ŽOn the occasion of the North-South PrizeŽ, Louise Arbour

On the occasion of the North-South Prize

Louise Arbour  |  29 Mar 2011

Speech by Louise Arbour, President & CEO of the International Crisis Group, on the occasion of the XVI Award Ceremony of the North-South Prize of the Council of Europe, 29 March 2011, Lisbon 


Excellencies,

I am very honoured to be with you today to receive this prestigious prize form the North/South Center of the Council of Europe, and I am particularly happy to share this occasion with President Lula, a great world leader, and an exemplary Latin American democrat.

As its name indicates, this prize has something to do with geography. But geography, particularly north/south geography, can be deceiving. I am of course a person of the North, and I perceive myself as such. I come from Canada, a member of the Circumpolar Conference, a country about which Gilles Vigneault, one of our leading poets and songwriters, has written the famous verse: “Mon pays ce n’est pas un pays c’est l’hiver” (my country is not a country it’s winter).

Yet within Canada, I’m from the South. The North, in Canada, is the international South. It is where many aboriginal communities still aspire to the fulfilment of their social, economic and cultural rights on par with their fellow citizens. So I hope they will not take offence that I stand here today, receiving this prize as person of the North. In part I say to them that they are well represented by the Southerner President Lula, and more importantly I know that they are generous enough to share their northerness with me on this occasion.

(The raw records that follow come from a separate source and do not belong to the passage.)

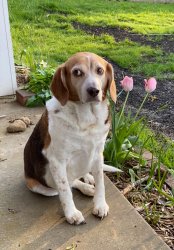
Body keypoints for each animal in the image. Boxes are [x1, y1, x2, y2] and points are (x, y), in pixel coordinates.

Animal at [24, 52, 117, 225]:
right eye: (77, 72)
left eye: (100, 70)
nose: (94, 90)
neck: (87, 119)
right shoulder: (57, 161)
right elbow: (65, 190)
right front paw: (71, 214)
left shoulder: (98, 153)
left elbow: (101, 182)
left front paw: (100, 204)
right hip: (39, 184)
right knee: (69, 183)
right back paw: (86, 188)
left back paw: (88, 180)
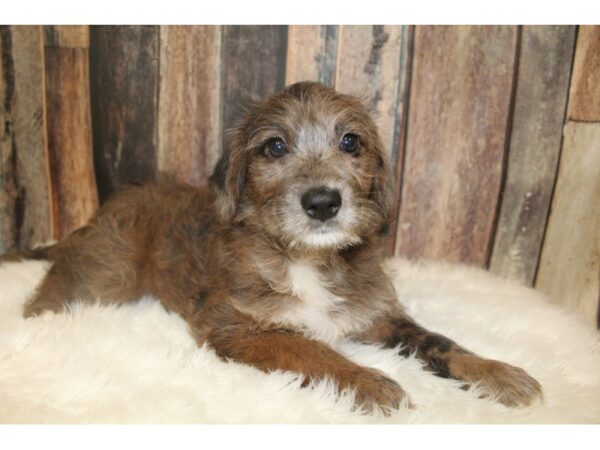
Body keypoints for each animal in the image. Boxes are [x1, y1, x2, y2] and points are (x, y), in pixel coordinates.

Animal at [18, 81, 540, 414]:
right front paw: (368, 381)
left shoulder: (378, 314)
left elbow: (439, 341)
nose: (323, 202)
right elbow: (310, 350)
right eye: (274, 148)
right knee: (58, 283)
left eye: (351, 142)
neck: (306, 258)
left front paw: (497, 373)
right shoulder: (237, 327)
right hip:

Geography has of course another connotation.

During the Cold War, the world was defined in East/West terms, and political competition was heavily centered on security interests. After the fall of the Berlin Wall, the geographic metaphor shifted to the North/South dividing line, emphasizing development, more than security concerns. We then witnessed the emergence of South/South cooperation, as evidence of the increasing significance of a multipolar world. And despite challenges to its universality, I suggest to you that one of the great unifying forces of our pluralistic world has been the international human rights framework.

And the human rights agenda has had a long, invariably positive history in the Council of Europe.

I have long been an admirer of one of its leading institutions, the European Court of Human Rights. It is very fitting that the court received the 2010 International Four Freedoms Award from the Roosevelt Foundation in light of its splendid contribution to the development and the enforcement of human rights norms among the large membership of the Council. I point to the court because of my own background. While much of my international work has focused on international criminal justice and human rights, it is in the courts of Canada that I began, leaned, and refined my understanding of the fundamental principles of life in a democracy. It is in the courts that minorities are most likely to find protection, and that the exercise of power, even legitimately and democratically acquired political power, can be put in check against the constraints of the constitution. This is one of the most important features of the Rule of Law.

So I stand here today in this beautiful parliamentary setting, taking this opportunity to pay tribute to the judiciary, where and when it behaves as a true upholder of human rights.

I have now moved on, in my own work, into the broader international field of prevention of deadly conflict. Recent and on-going events in North Africa speak loudly about the democratic aspirations of people everywhere, and of the profound failure of the international order to assist them in the pursuit of those legitimate aspirations, at least when it could have been achieved without the spilling of blood. I mentioned North Africa, but I could just as easily have pointed to Côte d’Ivoire or Afghanistan, or any number of countries where the proper balance of development, security and human rights is still a distant dream.

It is once again a call on our conscience, as though we had not inherited enough moral failures. But it is also a loud and clear recognition of the universality of rights and an unambiguous rejection of the claims of cultural specificity upon which overturned leaders had sought to establish their authority. It is above all an ethical movement, one that calls for justice, rather than corruption, for decency, rather than greed, and for the simple right of all to participate in their own governance.

I hear it also as a call to the North/South solidarity that we celebrate today. It is fitting that we should do so in Portugal, at a time when social and economic stresses find an outlet in robust democratic institutions.

If I may conclude on a personal note. Particularly in the presence of President Lula, I want to pay tribute to another great Brazilian, Sergio Vieira de Mello, an extraordinary international civil servant who stood for everything this Prize stands for, and who was my immediate predecessor as the United Nations High Commissioner for Human Rights. He was killed in Bagdad, along with 21 colleagues, and his life and death must continue to remind us of the honour – and at times the cost – of service for the greater good, in the spirit of North-South solidarity.

I am once again very grateful, and very honoured, to be with you today.